Boggs v. Toney

50 Ind. App. 289 | Ind. Ct. App. | 1912

Pelt, C. J.

— -Appellee brought this action for damages for breach of a parol lease. A trial by jury resulted in a verdict in his favor. Appellant moved for a new trial, which motion was overruled, and judgment rendered on the verdict. The only error assigned is that the court erred in overruling the motion for a new trial, which was asked for the following reasons:

*290(1) The damages assessed by the jury are excessive.

(2) The jury erred in assessing the amount of recovery.

(3) The verdict of the jury is not sustained by sufficient evidence.

(4) The verdict of the jury is contrary to law.

(5) The court erred in giving each of instructions one and three requested by appellee.

1. 2. This is an action ex contractu, and not an action ex delicto, Neither of the first two grounds of the motion raises any question as to the amount of the verdict in such a case. The first ground is applicable only in tort actions, and the second fails to state in what respect the jury erred. §585, subds. 4, 5, Burns 1908, §559 R. S. 1881; 28 Am. and Eng. Ency. Law (2d ed.) 255; Smith v. Barber (1899), 153 Ind. 322, 332, 53 N. E. 1014; Lake Erie, etc., R. Co. v. Acres (1886), 108 Ind. 548, 9 N. E. 453; Moore v. State, ex rel. (1888), 114 Ind. 414, 422, 16 N. E. 836; McCormick, etc., Mach. Co. v. Gray (1888), 114 Ind. 340, 16 N. E. 787; American Quarries Co. v. Lay, (1906), 37 Ind. App. 386, 391, 73 N. E. 608; Stabno v. Leeds (1901), 27 Ind. App. 289, 60 N. E. 1101.

Furthermore, if the question were properly presented, there is no showing that the verdict for $100 was not fully warranted by the evidence.

Appellant, in his brief, has made only a meager statement of the evidence, and has not fully complied with the rules of this court in that respect. However, it appears that there was evidence tending to show that on January 3, 1910, appellant and appellee entered into negotiations concerning the leasing of a pool-room belonging to appellant; that the terms of the lease were agreed on; that appellee paid appellant the sum of $25 to bind the agreement, for which sum appellant executed his receipt “on acct. of lease on pool-room”; that the lease was for one year, and appellee was to take possession of the property on the next morning, when the *291contract was to be reduced to writing; that on the next day appellant refused to execute the lease, and refused to deliver possession of the property to appellee.

3. A lease for one year is not required to be in writing to be valid, and from the foregoing evidence the jury was warranted in finding for appellee.
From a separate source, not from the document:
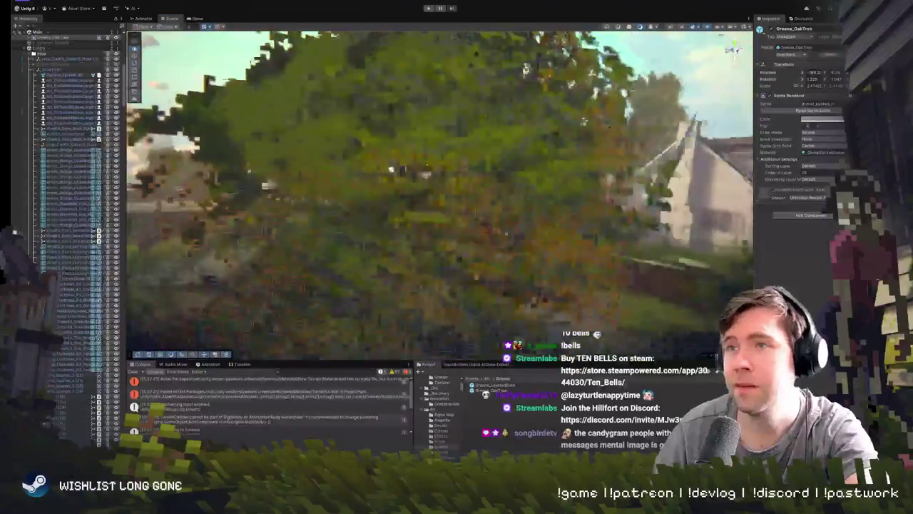
scroll(509, 197, "down", 10)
4. Appellant also assigns error in the giving of instructions one and three, tendered by appellee, but as he has failed to set out instruction three in his brief, and has not pointed out the alleged error therein, he has waived the error, if any. Indianapolis St. R. Co. v. Marschke (1906), 166 Ind. 490, 497, 77 N. E. 945; M. S. Huey Co. v. Johnston (1905), 164 Ind. 489, 498, 72 N. E. 996; McNulty v. State (1906), 37 Ind. App. 612, 616, 76 N. E. 547, 117 Am. St. 344.
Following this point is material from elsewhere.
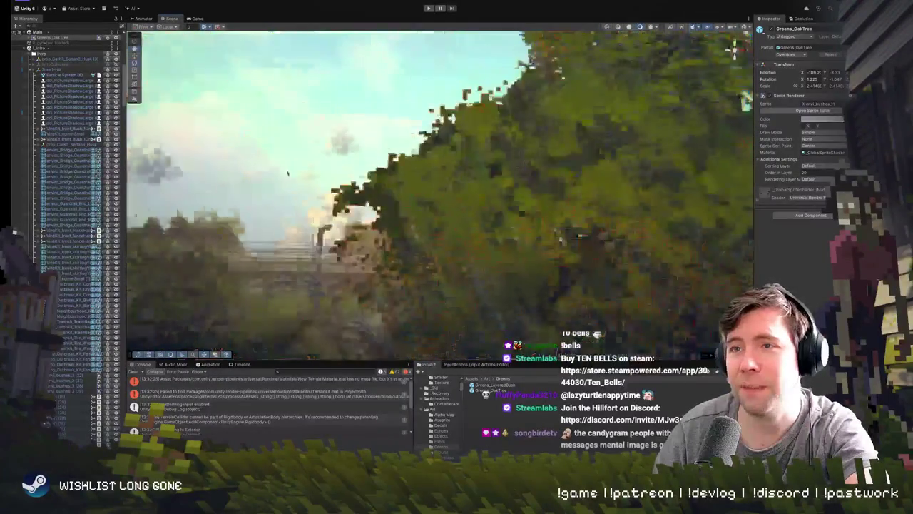
scroll(509, 198, "down", 10)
5. The first instruction, after stating the theory of appellee’s complaint, told the jury, in substance, that it should find for appellee, if it believed from a preponderance of the evidence that appellant and appellee entered into an agreement, by the terms of which appellant was to lease the property described in the complaint to appellee substantially on the terms alleged in the complaint, and that after so entering into such an agreement, and accepting the payment of earnest money thereon, he refused to comply with the terms thereof, and either to execute the written contract or to carry out the parol lease. The instruction also stated that it was “not material whether it was the contract that such lease was to be reduced to writing or whether it was to rest in parol.” Appellant objects to that part of the instruction quoted, but has failed to point out wherein it is erroneous or harmful. Appellee sued on a definite parol contract, and the mere fact, if it is a fact, that by the terms of such agreement it was thereafter to be reduced to writing, is not material on the facts of this case.

*292The trial court did not err in overruling appellant’s motion for a new trial, and the judgment is therefore affirmed.

Note. — Reported in 98 N. E. 306. See, also, under (1) 28 Cyc. 843; (2) 20 Cyc. 942; (3) 20 Cyc. 214; (4) 2 Cyc. 1016; (5) 20 Cyc. 321. As to parol lease as affected by the statute of frauds, see 17 Am. St. 752.